== Teks Sumber ==
•••

Seri Penyintas COVID-19: Tiga Bulan Bergumul dengan COVID-19
Sepulang dari Inggris, penulis mengalami anosmia (kehilangan indera penciuman). Selama tiga bulan lamanya, ia dinyatakan positif COVID-19 dengan total 10 tes swab.
Penulis: Elzavira Felaza (Mahasiswi Doktoral di University College London)
Sudah tahu lagi pandemi kok malah pulang? Mau ngapain di Indonesia?
Saya adalah seorang mahasiswi Indonesia yang sedang melanjutkan studi di London. Ketika pandemi ini mulai heboh di berbagai negara, saya masih cukup tenang dengan tetap waspada dan menjalani saja protokol yang ada. Hanya itu kan yang bisa kita lakukan?
Pertengahan bulan Maret, datanglah e-mail dari kampus yang menyatakan bahwa kampus akan ditutup. Jadi, jika ingin pulang ke negara masing-masing, inilah saatnya. Saya mulai bingung karena ada keinginan hati untuk pulang tapi tidak tahu mau apa di Indonesia. Takutnya saya malah bikin ribet di negara sendiri, amit-amit menyumbang kasus. Setelah berdiskusi dengan dosen pembimbing, akhirnya saya memutuskan untuk pulang ke Jakarta. Kenapa? Pertama, riset saya adalah riset sosial di Indonesia. Kedua, kampus di London sudah mulai ditutup. Jadi buat apa bertahan di London? Kalau saya pulang, saya bisa lebih mudah mengambil data. Akhir bulan Maret 2020, saya pulang dengan mengikuti protokol kepulangan dari luar negeri, yakni mengisi kartu kuning dan karantina mandiri selama 14 hari.
Sesampainya di Indonesia, saya langsung menuju apartemen untuk karantina mandiri. Beruntung saya memang punya tempat untuk isolasi mandiri yang disiapkan oleh keluarga saya, lengkap dengan stok makanan selama karantina 14 hari tersebut. Beruntungnya lagi, keluarga saya paham kondisi dengan tidak menjemput saya di bandara setelah saya minta.

•••

Isi halaman hasil transkripsi:
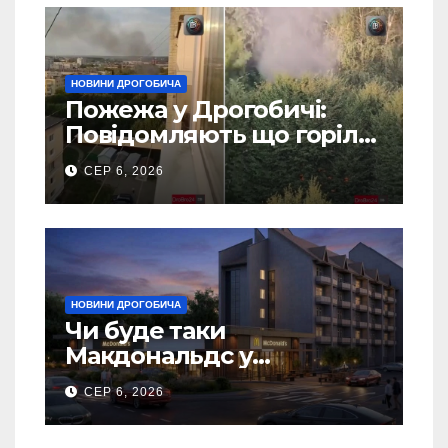
НОВИНИ ДРОГОБИЧА
Пожежа у Дрогобичі:
Повідомляють що горіло
5 гаражів (Відео)
СЕР 6, 2026
НОВИНИ ДРОГОБИЧА
Чи буде таки
Макдональдс у
Дрогобичі? (Фото)
СЕР 6, 2026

•••

== Daftar Tugas ==
1. Jawab pertanyaan berikut berdasarkan kisah penyintas COVID-19.
(a) Berapa total tes swab yang dijalani penulis selama tiga bulan dinyatakan positif COVID-19?
(b) Kapan penulis pulang ke Indonesia?
(c) Apa yang tidak dilakukan keluarga penulis setelah penulis memintanya?
2. Lanjutkan kisah penyintas COVID-19 mulai setelah kalimat terakhirnya.

== Jawaban Latihan ==
1.
(a) Total 10 tes swab.
(b) Akhir bulan Maret 2020.
(c) Keluarga penulis tidak menjemputnya di bandara.

2.
Pada hari ke-5 karantina, berawal saat cuci tangan di pagi hari, saya menyadari sesuatu. Kok saya tidak bisa mencium bau apa-apa? Saya sempat berpikir mungkin karena keseringan cuci tangan, saya jadi tidak bisa mencium bau sabunnya lagi. Saya abaikan saja, apalagi saya pikir, gejalanya batuk dan demam, bukan kehilangan indera penciuman. Namun, siangnya saya membaca berita tentang gejala anosmia yang muncul pada pasien-pasien asimtomatik. Saya coba lagi cium berbagai bau lainnya dan tidak ada sama sekali bau apapun yang tercium. Saya mulai panik dan menghubungi keluarga, menanyakan apakah saya perlu diperiksa.
Saya sekali lagi beruntung karena keluarga saya mayoritas berprofesi sebagai dokter yang punya banyak kenalan dokter-dokter lainnya. Saya sangat terbantu karenanya. Saya diminta untuk cek darah dan rontgen. Hasilnya menunjukkan seperti ada infeksi virus, tapi memang belum bisa dipastikan bahwa itu COVID-19. Saya pun diminta melakukan tes antibodi atau rapid test (secara mandiri di RS swasta). Hasilnya reaktif. Pada tanggal 30 Maret, saya pertama kali tes swab dan dapat dikonfirmasi bahwa saya positif COVID-19. Saya diminta untuk kembali melanjutkan isolasi mandiri sampai sembuh total.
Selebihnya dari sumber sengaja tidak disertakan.